Work instruction → Below is a listing to write out in full, exactly as given, without its pictures.

Source data →
[Start of section]
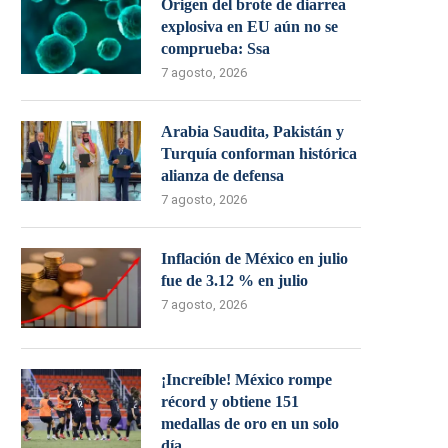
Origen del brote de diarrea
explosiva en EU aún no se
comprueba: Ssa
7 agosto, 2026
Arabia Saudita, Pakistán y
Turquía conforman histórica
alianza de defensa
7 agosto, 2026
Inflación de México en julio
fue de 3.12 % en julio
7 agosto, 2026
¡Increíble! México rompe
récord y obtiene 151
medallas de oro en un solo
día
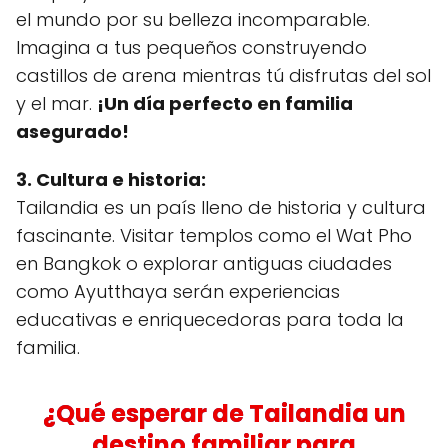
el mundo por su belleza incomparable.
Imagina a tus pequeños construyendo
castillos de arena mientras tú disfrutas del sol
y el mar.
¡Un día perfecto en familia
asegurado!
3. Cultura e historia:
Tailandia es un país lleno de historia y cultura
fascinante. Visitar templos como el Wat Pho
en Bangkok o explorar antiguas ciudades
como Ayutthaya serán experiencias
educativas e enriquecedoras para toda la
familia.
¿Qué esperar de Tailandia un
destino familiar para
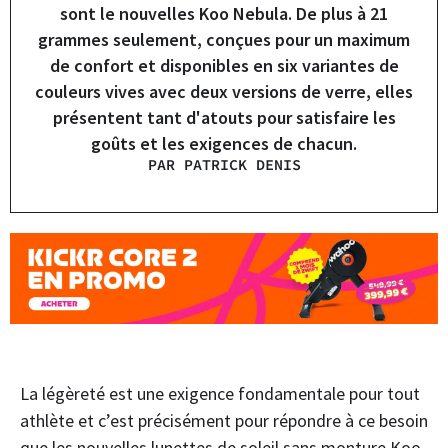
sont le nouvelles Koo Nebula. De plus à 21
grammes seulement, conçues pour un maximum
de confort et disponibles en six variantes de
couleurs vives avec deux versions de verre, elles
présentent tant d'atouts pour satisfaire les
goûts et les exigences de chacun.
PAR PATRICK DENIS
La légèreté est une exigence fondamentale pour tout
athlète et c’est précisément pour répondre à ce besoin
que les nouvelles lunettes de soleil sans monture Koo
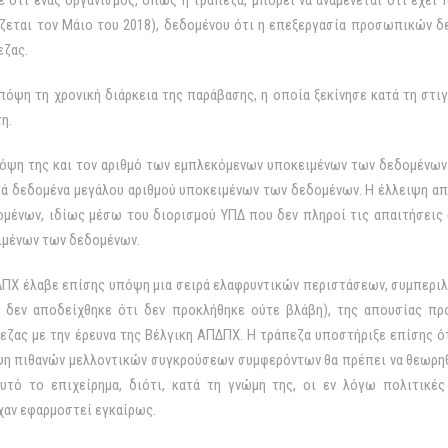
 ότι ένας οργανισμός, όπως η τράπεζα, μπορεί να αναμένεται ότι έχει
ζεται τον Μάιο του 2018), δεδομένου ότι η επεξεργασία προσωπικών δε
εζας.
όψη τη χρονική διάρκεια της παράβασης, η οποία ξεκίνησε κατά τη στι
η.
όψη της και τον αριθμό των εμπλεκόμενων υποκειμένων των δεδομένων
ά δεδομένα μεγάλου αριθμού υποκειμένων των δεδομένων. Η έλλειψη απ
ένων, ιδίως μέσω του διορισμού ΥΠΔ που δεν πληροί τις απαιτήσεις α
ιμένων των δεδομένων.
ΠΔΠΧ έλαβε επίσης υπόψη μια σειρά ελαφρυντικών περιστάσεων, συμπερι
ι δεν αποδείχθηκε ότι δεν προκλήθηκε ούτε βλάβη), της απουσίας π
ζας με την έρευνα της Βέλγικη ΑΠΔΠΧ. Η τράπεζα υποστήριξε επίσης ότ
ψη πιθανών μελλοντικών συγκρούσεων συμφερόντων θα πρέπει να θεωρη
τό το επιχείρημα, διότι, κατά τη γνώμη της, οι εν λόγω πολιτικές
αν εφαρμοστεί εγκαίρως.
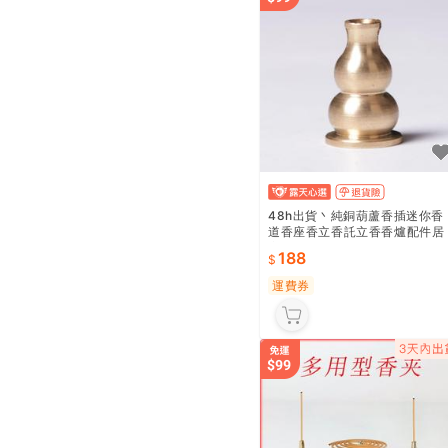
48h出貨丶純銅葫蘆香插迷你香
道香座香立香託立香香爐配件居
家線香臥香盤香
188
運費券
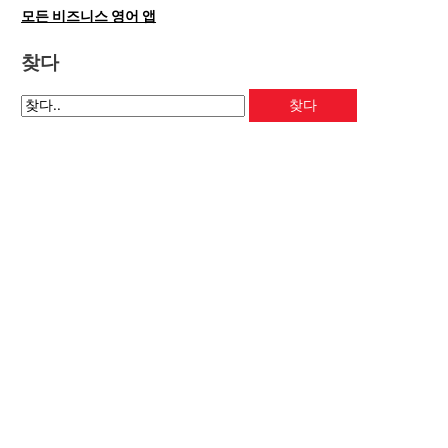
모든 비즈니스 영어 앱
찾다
[End of section]
Exercise output →
Origen del brote de diarrea
explosiva en EU aún no se
comprueba: Ssa
7 agosto, 2026
Arabia Saudita, Pakistán y
Turquía conforman histórica
alianza de defensa
7 agosto, 2026
Inflación de México en julio
fue de 3.12 % en julio
7 agosto, 2026
¡Increíble! México rompe
récord y obtiene 151
medallas de oro en un solo
día
el mundo por su belleza incomparable.
Imagina a tus pequeños construyendo
castillos de arena mientras tú disfrutas del sol
y el mar.
¡Un día perfecto en familia
asegurado!
3. Cultura e historia:
Tailandia es un país lleno de historia y cultura
fascinante. Visitar templos como el Wat Pho
en Bangkok o explorar antiguas ciudades
como Ayutthaya serán experiencias
educativas e enriquecedoras para toda la
familia.
¿Qué esperar de Tailandia un
destino familiar para
sont le nouvelles Koo Nebula. De plus à 21
grammes seulement, conçues pour un maximum
de confort et disponibles en six variantes de
couleurs vives avec deux versions de verre, elles
présentent tant d'atouts pour satisfaire les
goûts et les exigences de chacun.
PAR PATRICK DENIS
La légèreté est une exigence fondamentale pour tout
athlète et c’est précisément pour répondre à ce besoin
que les nouvelles lunettes de soleil sans monture Koo
 ότι ένας οργανισμός, όπως η τράπεζα, μπορεί να αναμένεται ότι έχει
ζεται τον Μάιο του 2018), δεδομένου ότι η επεξεργασία προσωπικών δε
εζας.
όψη τη χρονική διάρκεια της παράβασης, η οποία ξεκίνησε κατά τη στι
η.
όψη της και τον αριθμό των εμπλεκόμενων υποκειμένων των δεδομένων
ά δεδομένα μεγάλου αριθμού υποκειμένων των δεδομένων. Η έλλειψη απ
ένων, ιδίως μέσω του διορισμού ΥΠΔ που δεν πληροί τις απαιτήσεις α
ιμένων των δεδομένων.
ΠΔΠΧ έλαβε επίσης υπόψη μια σειρά ελαφρυντικών περιστάσεων, συμπερι
ι δεν αποδείχθηκε ότι δεν προκλήθηκε ούτε βλάβη), της απουσίας π
ζας με την έρευνα της Βέλγικη ΑΠΔΠΧ. Η τράπεζα υποστήριξε επίσης ότ
ψη πιθανών μελλοντικών συγκρούσεων συμφερόντων θα πρέπει να θεωρη
τό το επιχείρημα, διότι, κατά τη γνώμη της, οι εν λόγω πολιτικές
αν εφαρμοστεί εγκαίρως.
48h出貨丶純銅葫蘆香插迷你香
道香座香立香託立香香爐配件居
家線香臥香盤香
188
運費券
모든 비즈니스 영어 앱
찾다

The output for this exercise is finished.